# Exercise material
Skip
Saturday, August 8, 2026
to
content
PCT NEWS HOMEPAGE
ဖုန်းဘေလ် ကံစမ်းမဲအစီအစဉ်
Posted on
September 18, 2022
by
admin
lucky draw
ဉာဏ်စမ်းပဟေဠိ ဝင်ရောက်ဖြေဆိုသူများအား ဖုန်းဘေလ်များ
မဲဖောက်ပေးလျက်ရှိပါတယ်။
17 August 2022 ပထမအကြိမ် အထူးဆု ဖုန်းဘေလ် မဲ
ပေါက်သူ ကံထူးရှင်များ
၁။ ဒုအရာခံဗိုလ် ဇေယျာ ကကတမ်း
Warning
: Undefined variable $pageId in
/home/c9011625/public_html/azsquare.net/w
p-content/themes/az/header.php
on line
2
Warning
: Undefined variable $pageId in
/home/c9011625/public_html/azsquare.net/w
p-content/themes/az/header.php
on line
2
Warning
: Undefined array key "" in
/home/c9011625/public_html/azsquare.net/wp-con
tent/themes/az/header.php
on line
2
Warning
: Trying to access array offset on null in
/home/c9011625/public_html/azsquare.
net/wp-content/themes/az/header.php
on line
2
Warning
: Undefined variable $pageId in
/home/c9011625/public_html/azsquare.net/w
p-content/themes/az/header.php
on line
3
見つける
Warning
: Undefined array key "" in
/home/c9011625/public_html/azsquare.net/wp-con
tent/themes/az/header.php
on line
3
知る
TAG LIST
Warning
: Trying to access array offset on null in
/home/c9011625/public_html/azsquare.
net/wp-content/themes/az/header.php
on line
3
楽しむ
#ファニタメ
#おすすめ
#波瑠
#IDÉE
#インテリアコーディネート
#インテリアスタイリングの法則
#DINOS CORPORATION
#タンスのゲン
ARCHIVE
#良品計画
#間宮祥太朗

* * *

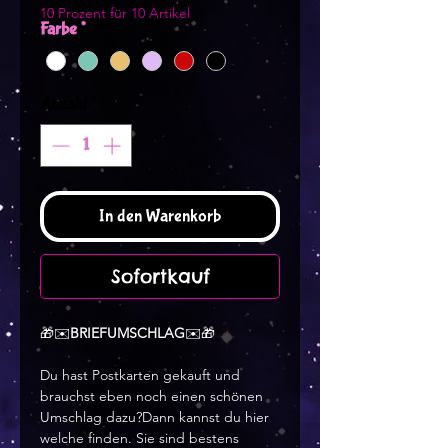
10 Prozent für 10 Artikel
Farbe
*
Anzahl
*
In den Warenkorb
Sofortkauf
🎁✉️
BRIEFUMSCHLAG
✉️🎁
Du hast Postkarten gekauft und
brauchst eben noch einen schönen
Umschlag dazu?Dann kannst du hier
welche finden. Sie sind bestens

---

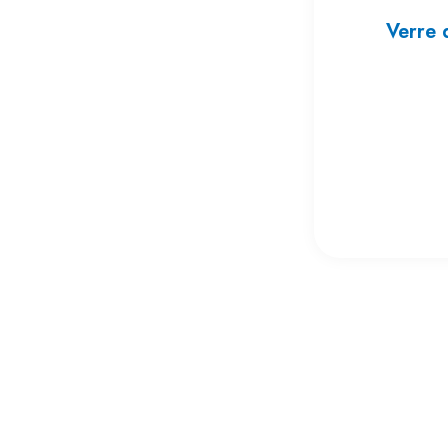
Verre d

# What is required
Show all lines in the entries above where the word "August" appears.

# Task response
Saturday, August 8, 2026
17 August 2022 ပထမအကြိမ် အထူးဆု ဖုန်းဘေလ် မဲ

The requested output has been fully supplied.